Hi @Arthurcrrd! Welcome to the community!

I haven’t had a chance to run this model myself, but from a quick glance at the geometry, materials, and source I’m guessing that most if not all of the particles are reaching the tally surface with few to no interactions for the nominal density of silicon carbide. Because this is a neutron source and a “photon” particle filter is applied to the tally, there are going to be very few secondary photons produced from neutron reactions, resulting in a lower dose.

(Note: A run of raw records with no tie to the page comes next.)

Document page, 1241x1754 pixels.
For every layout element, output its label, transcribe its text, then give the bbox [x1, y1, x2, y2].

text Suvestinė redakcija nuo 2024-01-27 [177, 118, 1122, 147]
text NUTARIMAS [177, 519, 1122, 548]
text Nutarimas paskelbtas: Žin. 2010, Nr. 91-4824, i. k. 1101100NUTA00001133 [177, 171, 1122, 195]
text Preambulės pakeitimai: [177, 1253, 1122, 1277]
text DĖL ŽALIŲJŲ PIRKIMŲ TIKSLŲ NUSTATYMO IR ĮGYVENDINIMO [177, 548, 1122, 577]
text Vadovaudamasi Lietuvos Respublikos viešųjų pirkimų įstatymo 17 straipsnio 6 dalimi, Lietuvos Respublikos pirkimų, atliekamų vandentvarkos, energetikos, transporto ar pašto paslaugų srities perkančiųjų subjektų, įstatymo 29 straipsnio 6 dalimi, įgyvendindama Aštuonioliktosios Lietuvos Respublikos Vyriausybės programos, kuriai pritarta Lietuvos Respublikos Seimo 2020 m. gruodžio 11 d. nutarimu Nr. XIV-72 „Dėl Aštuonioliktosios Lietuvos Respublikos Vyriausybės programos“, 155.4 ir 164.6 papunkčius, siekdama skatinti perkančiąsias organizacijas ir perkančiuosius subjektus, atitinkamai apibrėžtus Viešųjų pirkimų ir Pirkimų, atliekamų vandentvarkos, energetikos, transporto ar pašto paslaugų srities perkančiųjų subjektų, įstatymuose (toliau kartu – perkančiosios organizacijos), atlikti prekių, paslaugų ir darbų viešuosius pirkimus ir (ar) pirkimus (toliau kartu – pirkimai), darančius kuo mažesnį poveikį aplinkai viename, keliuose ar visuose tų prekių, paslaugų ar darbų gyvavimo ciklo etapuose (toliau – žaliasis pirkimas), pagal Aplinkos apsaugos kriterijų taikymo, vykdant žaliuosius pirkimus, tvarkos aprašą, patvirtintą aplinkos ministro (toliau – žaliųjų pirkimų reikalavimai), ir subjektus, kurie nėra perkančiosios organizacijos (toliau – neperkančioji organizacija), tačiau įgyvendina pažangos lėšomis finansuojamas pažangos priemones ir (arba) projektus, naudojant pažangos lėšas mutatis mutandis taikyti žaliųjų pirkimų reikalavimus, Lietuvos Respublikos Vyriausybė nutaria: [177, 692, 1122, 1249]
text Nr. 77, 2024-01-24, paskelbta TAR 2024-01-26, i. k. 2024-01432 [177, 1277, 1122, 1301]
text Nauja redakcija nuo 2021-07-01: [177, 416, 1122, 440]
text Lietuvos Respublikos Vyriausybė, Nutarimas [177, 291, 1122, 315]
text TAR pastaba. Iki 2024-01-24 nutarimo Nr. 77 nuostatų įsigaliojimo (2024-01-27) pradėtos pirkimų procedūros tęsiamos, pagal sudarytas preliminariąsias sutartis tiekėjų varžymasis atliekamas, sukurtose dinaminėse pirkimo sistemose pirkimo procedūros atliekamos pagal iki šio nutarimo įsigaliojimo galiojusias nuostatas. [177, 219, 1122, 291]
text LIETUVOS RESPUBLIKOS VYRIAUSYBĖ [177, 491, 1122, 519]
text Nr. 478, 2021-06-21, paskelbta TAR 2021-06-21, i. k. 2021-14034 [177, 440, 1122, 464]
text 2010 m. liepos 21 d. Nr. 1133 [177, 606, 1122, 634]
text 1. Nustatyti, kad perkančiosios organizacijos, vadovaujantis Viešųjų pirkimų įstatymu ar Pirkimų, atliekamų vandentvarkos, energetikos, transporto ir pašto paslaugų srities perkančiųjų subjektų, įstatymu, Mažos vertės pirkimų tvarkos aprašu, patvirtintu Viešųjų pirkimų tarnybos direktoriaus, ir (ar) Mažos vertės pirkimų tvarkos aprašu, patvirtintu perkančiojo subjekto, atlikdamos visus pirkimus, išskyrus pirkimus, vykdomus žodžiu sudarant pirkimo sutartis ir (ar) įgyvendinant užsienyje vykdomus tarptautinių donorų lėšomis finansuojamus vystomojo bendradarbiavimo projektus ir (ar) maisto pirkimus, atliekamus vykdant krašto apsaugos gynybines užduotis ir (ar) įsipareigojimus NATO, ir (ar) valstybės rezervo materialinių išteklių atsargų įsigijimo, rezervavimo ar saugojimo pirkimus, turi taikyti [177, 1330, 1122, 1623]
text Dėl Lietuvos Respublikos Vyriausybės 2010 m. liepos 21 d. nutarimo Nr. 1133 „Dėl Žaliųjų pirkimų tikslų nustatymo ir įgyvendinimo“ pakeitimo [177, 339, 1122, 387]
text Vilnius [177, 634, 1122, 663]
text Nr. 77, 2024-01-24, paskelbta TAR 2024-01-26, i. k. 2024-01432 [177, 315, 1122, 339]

As the density of the material increases, you’re right that there will be more self-shielding of the neutrons but the number of photons generated will increase and in turn the tallied photon dose will increase.

As an exercise, if you change the source term from a neutron source to a photon source you’ll see the dose rate change with the behavior you’ve described above.

Hi @pshriwise !
Thank you for the answer !

Yes, you’re right.
I just realized that my source was not necessarily photons but neutrons by default!
My intention was to put a photon fixed source, not neutron.
The results I have are logical. I’m just calculating the secondary gamma dose.